Rachel Unthank was born in Ryton, Tyne and Wear, into a musical family. In 2005 she and her sister, Becky, released their debut album (as Rachel Unthank and the Winterset), Cruel Sister; its follow-up, The Bairns, was nominated for the 2008 Mercury prize. In 2009 they became the Unthanks, and since then have released eight more albums, including Mount the Air, which won best album at the 2016 BBC Radio 2 folk awards. Their new triple album, Lines, released on Rabble Rouser on 22 February, is inspired by Emily Brontë, female war poets and fisheries worker Lillian Bilocca.
1. Podcast

Laura Veirs is an American singer-songwriter who I like; she is also a mother, and on the podcast she interviews lots of women who are also mothers and musicians – the ones I’ve listened to are Kristin Hersh, Rhiannon Giddens and Rosanne Cash. It explores the relationship between family life and having a career in music: issues like the practicality of who looks after the children. The theme of maternal guilt comes up a lot.
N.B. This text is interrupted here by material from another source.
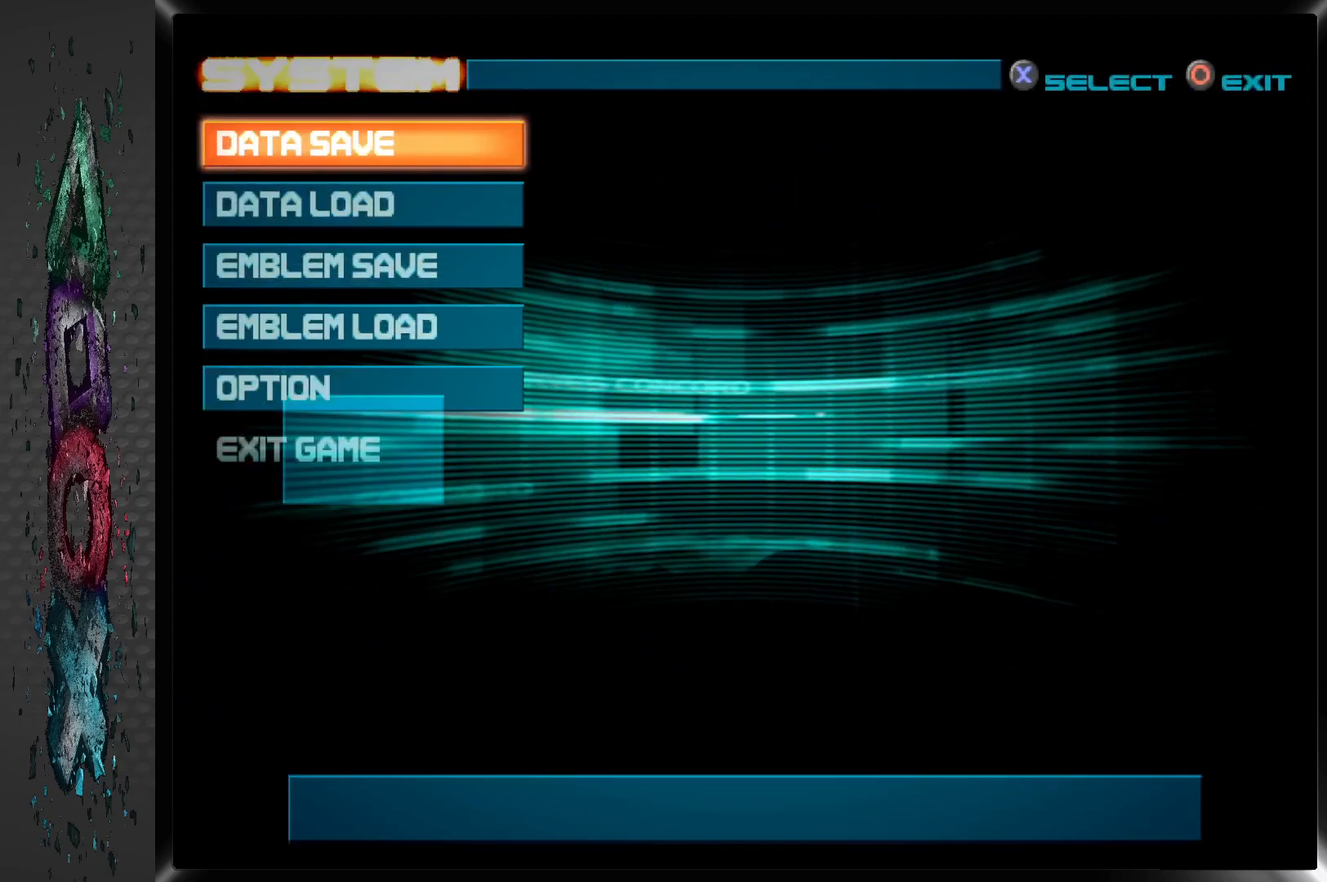
{"buttons": ["CROSS"], "left_stick": "center", "right_stick": "center", "events": [[417, "CROSS", "down"]]}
I think that’s something all parents have in common, whether they’re musicians or not. For me it’s like a mirror into my own life.

2. Fiction
I never thought I’d be in a book club. I thought it might be a bit combative, but some of my close friends started one and I’ve found that I love it. I get introduced to new books, and I get to engage with my friends in a different way rather than just catching up about jobs and relationships and children. At the moment we’re reading Winter, which I’ve nearly finished. Ali Smith’s writing is very compelling – it has a lot of forward momentum. I feel like I whizzed through the pages because she propelled me along.
3. Gig

I’m looking forward to seeing the Delines live – I’ve never seen them perform. I got into their music because I really like the writing of author Willy Vlautin, who is in this band. They’ve got a new record out called The Imperial: each song is almost like a small novel, and the title track is crushing. Vlautin has real empathy for the characters he writes, and it’s heartbreaking and sad but really warm and beautiful. Amy Boone is the singer: she really inhabits the songs, and it feels like they are her [own] trials.
4. Art
Heather Phillipson: The Age of Love

This is an exhibition I went to at the Baltic in Gateshead. I went when I was Christmas shopping and it was like a blast of fresh air – it just swept away all that overbearing Christmas atmosphere. It was a dark, cavernous room with flashing images of insects mating, and a screen with a giant luminous cat. There was dance music playing, and it took me back to being a student in Glasgow and going clubbing in the arches underneath the train station. I really enjoyed it. It was such an immersive experience.

5. Album
Silly Sisters, by Maddy Prior and June Tabor
(1976)This Christmas I treated myself to a proper record player: I put it under the tree, wrapped it up. My mum, as a present, gave me some old vinyl that we used to listen to when we were kids. I hadn’t heard this album for many years, and it was amazing to hear it again, to hear their voices entwined together. That must have infiltrated me at a young age because it reminded me of my and my sister’s approach to singing, even though I maybe didn’t realise it until now. It didn’t sound dated, it sounded really clear.
6. Book
North Sea: A Visual Anthology, by James Attlee

Me and my sister have been surrounded by folk songs all our lives, so our world was full of stories of the sea, things like selkies and sea shanties. I’m continually drawn back to the sea; I love to walk on the beaches in Northumberland. I found this in my local independent bookshop, Forum in Corbridge. I described a present I wanted to get somebody: the owner gave me this and it was so perfect I keep having to buy it for people. It’s full of beautiful photos, paintings, poems, song lyrics. Each time I come back to it, I see something different.